**Work order**.
Your answer should be the lines of the data below that contain "PCData".

**Data**.
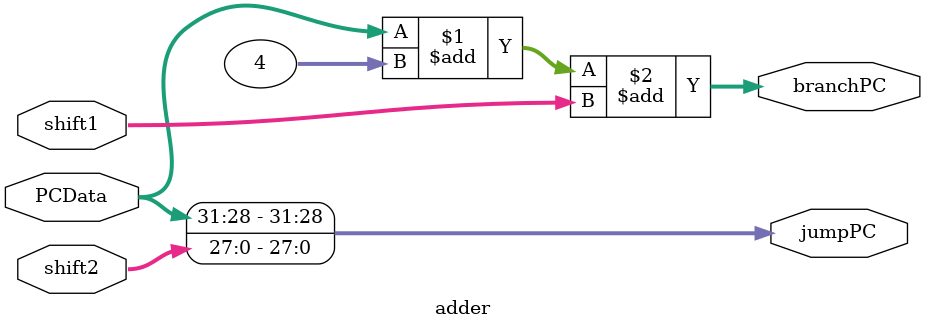
<source format=v>
`timescale 1ns / 1ps


module adder(
    input [31:0] shift1,
    input [31:0] shift2,
    input [31:0] PCData,
    output wire  [31:0] branchPC,
    output wire  [31:0] jumpPC
    );
    assign branchPC=PCData+4+shift1;
    assign jumpPC={PCData[31:28],shift2[27:0]};
endmodule

</source>
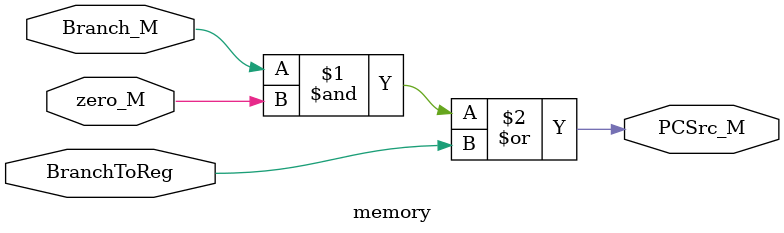
<source format=sv>

module memory 
(	input logic Branch_M, zero_M, BranchToReg,
	output logic PCSrc_M
);

	assign PCSrc_M = (Branch_M & zero_M) | BranchToReg;

endmodule

</source>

**Exercise answer**.
    input [31:0] PCData,
    assign branchPC=PCData+4+shift1;
    assign jumpPC={PCData[31:28],shift2[27:0]};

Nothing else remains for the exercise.